SUPPLIED TEXT

The conversations around the pub tables were about absolutely anything, but certain topics dominated, namely sport, and more specifically football, and how a man’s football team had fared the day before.  There’s always been a link between pubs and football, the pub is the place most football supporters go before a game, and after a game in some cases.  Men would mull over the Sunday newspapers, looking over the results pages and discussing the results of the Saturday football fixtures.  All of this took place without a woman in sight.

The younger drinkers in the pub might have played Sunday morning football (a strange activity, basically a game of football where 22 men, generally hungover, kicked pieces out of each other).  These drinkers would come into the pub after the game dressed in sports tops and tracksuit bottoms, looking tired and weary.  A pint and a cigarette were delights for them, they’d just run themselves silly for 90 minutes, the best thing for them was a pint and a sit down, forget a salad and a glass of orange juice.

The Sunday morning pub footballers would sell raffle tickets and football cards to pub regulars to raise funds for their club.  Many would also come back later that night to sell more tickets and host pie and peas suppers, once again to raise funds for their team.  I have been part of this very activity myself.  Sunday nights were fab when I played Sunday morning football, a healthy serving of pie, peas and gravy, enjoying the night with the regulars, and desperately using my boyish charms to shift raffle tickets.

The pub on a Sunday, for some drinkers, was a place of solace.  A place to talk to each other about the failings of their marriage, the hardship of their job, and the problems they were encountering in terms of finance.  It was often a place they could go to get away from their partners.  The men would air their problems over a pint of John Smith’s, get things off of their chest, and then feel better about things when they eventually left the place. Sunday dinnertime drinking could almost be classed as therapy.  You sorted out the ills of the world, and then you went home.

When the Sunday dinnertime drinker had done his drinking and socialising, it was time to go home (usually around 2pm) and sit down with the family at the dinner table and enjoy Sunday dinner.  The week was at an end, and from here on out, for most, the rest of the day was spent preparing for the following week’s work, sitting down thinking the weekend was done, and being depressed knowing that ‘punching the clock’ was all that lie ahead for the next five days.  For many, it was also time to sleep; the Sunday afternoon kip was a luxury and often a necessity.  It recharged the body’s batteries, and it proved to be a time to sleep off the beer intake of a few hours before.

SUPPLIED INFORMATION
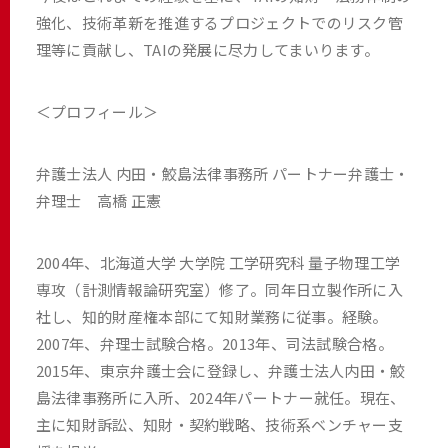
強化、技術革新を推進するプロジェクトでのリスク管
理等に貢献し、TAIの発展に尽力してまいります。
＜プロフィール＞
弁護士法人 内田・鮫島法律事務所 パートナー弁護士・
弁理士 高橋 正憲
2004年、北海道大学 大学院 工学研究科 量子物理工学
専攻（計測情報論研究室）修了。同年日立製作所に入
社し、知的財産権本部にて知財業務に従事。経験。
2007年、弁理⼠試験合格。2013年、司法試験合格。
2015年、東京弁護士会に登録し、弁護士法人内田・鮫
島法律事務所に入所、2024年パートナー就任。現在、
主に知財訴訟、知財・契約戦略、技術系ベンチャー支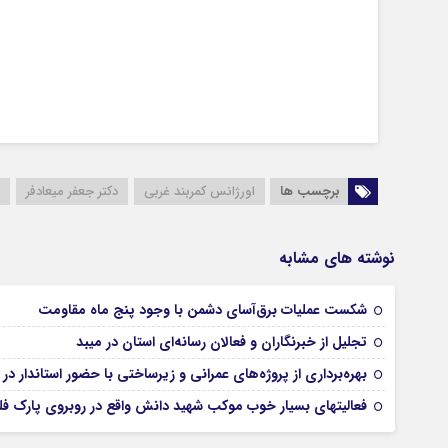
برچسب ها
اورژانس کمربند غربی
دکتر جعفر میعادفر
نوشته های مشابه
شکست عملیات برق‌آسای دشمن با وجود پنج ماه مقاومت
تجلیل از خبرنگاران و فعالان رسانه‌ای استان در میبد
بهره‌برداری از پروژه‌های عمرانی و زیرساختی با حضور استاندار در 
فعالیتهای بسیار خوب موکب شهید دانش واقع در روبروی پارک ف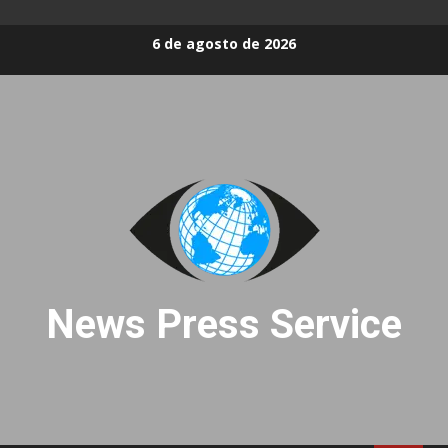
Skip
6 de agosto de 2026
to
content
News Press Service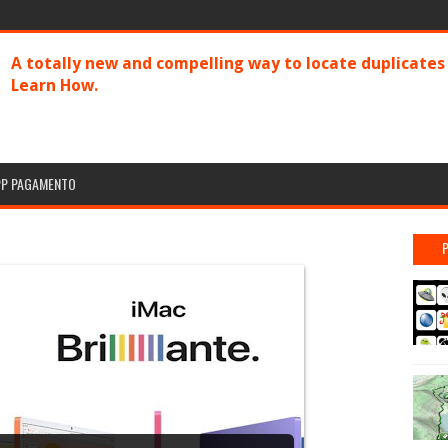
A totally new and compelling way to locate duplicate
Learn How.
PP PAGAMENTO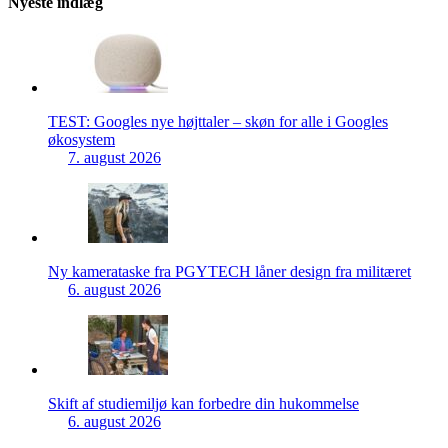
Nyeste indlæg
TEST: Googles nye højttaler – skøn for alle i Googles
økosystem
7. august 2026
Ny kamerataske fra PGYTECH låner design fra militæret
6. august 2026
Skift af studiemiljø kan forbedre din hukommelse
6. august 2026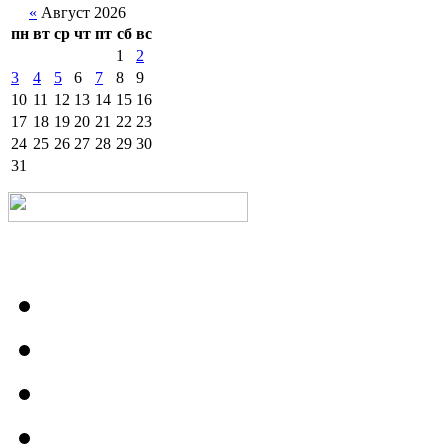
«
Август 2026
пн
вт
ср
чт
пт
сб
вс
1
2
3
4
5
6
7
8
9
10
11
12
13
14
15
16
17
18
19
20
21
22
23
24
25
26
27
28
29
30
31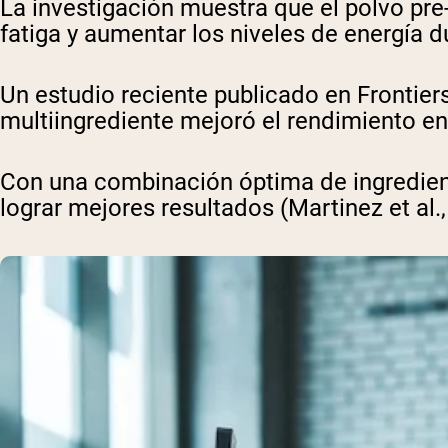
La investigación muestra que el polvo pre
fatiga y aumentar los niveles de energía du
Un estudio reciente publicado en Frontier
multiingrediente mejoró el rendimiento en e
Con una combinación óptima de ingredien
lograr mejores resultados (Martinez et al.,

PROMPT 1
Answer these questions from the passage on Sunday pub drinking:
(a) Which pages of the Sunday newspapers did the men look over?
(b) What did the Sunday morning pub footballers sell to pub regulars to raise funds for their club?
(c) Around what time did the Sunday dinnertime drinker usually go home?
PROMPT 2
Write the next part of the passage on Sunday pub drinking, picking up after its final sentence.
The listing is drawn from a source separate from the passage on Sunday pub drinking.

ANSWER 1
(a) The results pages.
(b) Raffle tickets and football cards.
(c) Around 2pm.

ANSWER 2
Today, the pub on a Sunday dinner is a very different place.  No longer are pubs filled with just men on a Sunday dinner, women are almost always found there, with or without their husbands or partners.  The emergence of the gastropub (a pub that sells food) has put paid to drinking with the boys, and then going home for a Sunday roast.  The tradition has died a death, almost.  Granted there are still pubs filled with elderly gents dressed in suits talking about the war, but never as many as there once was.

It’s a crying shame that such a custom, such a tradition, has died out.  It’s the same as most things of old, they just die off.  Perhaps it’s better not to dwell on such travesties, it only depresses us.  Having said that, I’d kill for a time when the pub on a Sunday dinner was a place where friendship and friendship groups were built up, and the pub was a welcoming zone where we knew we could go, and be guaranteed a friendly face or nine, and a decent conversation or ten.

I know for certain that drinking establishments across the globe don’t offer the same environment of friendliness and camaraderie as the English pub did on a Sunday dinner, and that’s why I consider myself charmed to have experienced such an experience.  Maybe I’m getting old, and enjoying hindsight, looking at the world through rose-tinted glasses.  I don’t know. What I do know for certain is this – I’d love to turn the clock back and relive the times of old.  You couldn’t whack Sunday dinnertimes in a warm, welcoming pub in England on a Sunday dinner.